There’s two minor bottlenecks with the DL560 in my workflow I’d like to remove. Getting files in and out of the DL560 is kinda slow due to me only having a gigabit network. I’m tempted to buy a little 10GbE switch so bandwidth between my ingestion PC, file server (where the bzip2 archives are copied to) and the DL560 is nice and fast, but then I’d also need to upgrade the disks in my file server as the solo 8TB SMR HDD is barely any faster than gigabit speeds anyway. Now the costs are mounting up and I’ve already spent enough money on this…
The second bottleneck is my internet connection. I’m blessed (for Australia at least) to have NBN FTTP. I currently have a 250/100 connection which is nice but when you’re uploading 40+ 5-10GB files simultaneously, even the Internet Archive’s notoriously slow servers sometimes reckon uploads have time out. I would switch to Superloop’s 200/200 plan but I have heaps of Aussie Broadband credit via referrals I’ve earned. I could spend the $220/m and have two glorious internet connections going for uploads, but once again – “the costs are mounting up and I’ve already spent enough money on this”.

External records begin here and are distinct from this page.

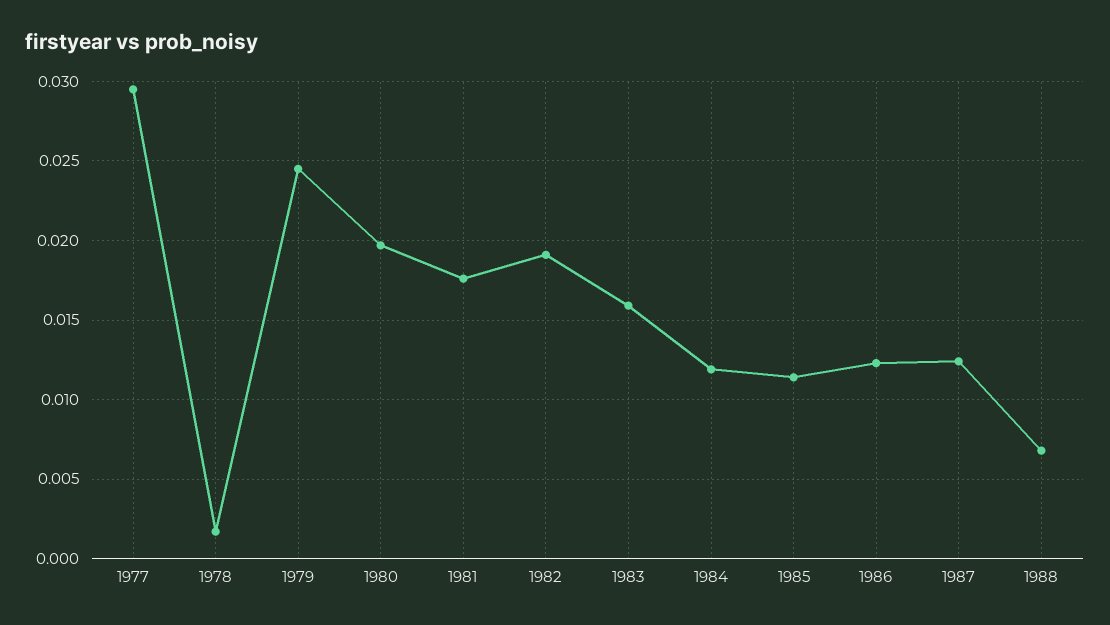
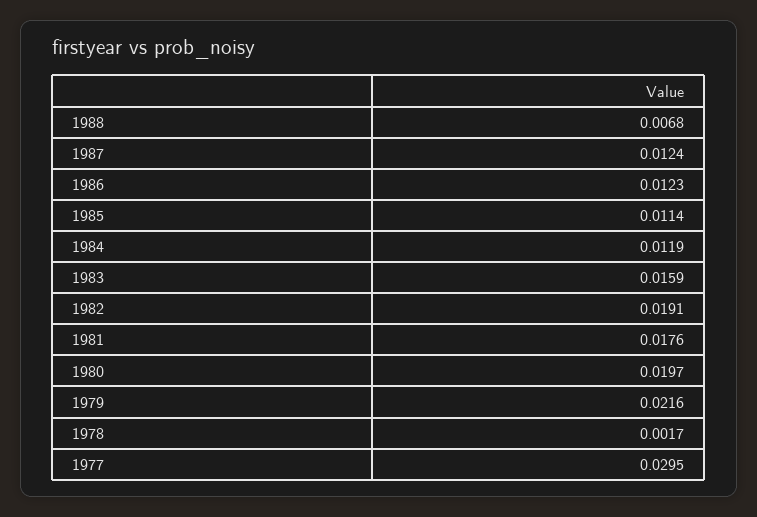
  {
    "1977": 0.0295,
    "1978": 0.0017,
-   "1979": 0.0245,
+   "1979": 0.0216,
    "1980": 0.0197,
    "1981": 0.0176,
    "1982": 0.0191,
    "1983": 0.0159,
    "1984": 0.0119,
    "1985": 0.0114,
    "1986": 0.0123,
    "1987": 0.0124,
    "1988": 0.0068
  }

The final thing I should probably look into is some form of backup for the data sitting on the server before it gets processed. It’s usually not living there for more than 1-2 days so it’s not like I’d be losing months of work if something happened, but the disks are in RAID-0 and they are SSDs and it would still be a pain in the arse to lose a day’s work. But RAID-5 was so slow and all the other RAID methods (e.g: RAID10) chew up too much disk space, not leaving enough for storage and processing of a day’s worth of work. I could buy bigger SSDs, 4x 1TB drives in RAID10 would still be 2TB (and I could use a 500GB as a boot drive), however “the costs are mounting up and I’ve already spent enough money on this”. Maybe I’ll use rsync with compression to copy everything across once an hour to an external drive or a different network drive or something, just for peace of mind.
There are some cheap Aussie barebones DL560 G8s on eBay right now that if I could score at the right price could result in some additional processing power at only $30/core!! I’d need to get some centralised storage so all the servers, so that would mean a new file server just for the scans, maybe a DL380 G8 with a few SSDs in the PCIe slots and 3.5″ HDDs in the drive bays. No no no, bad Anthony, bad, “the costs are mounting up and I’ve already spent enough money on this”.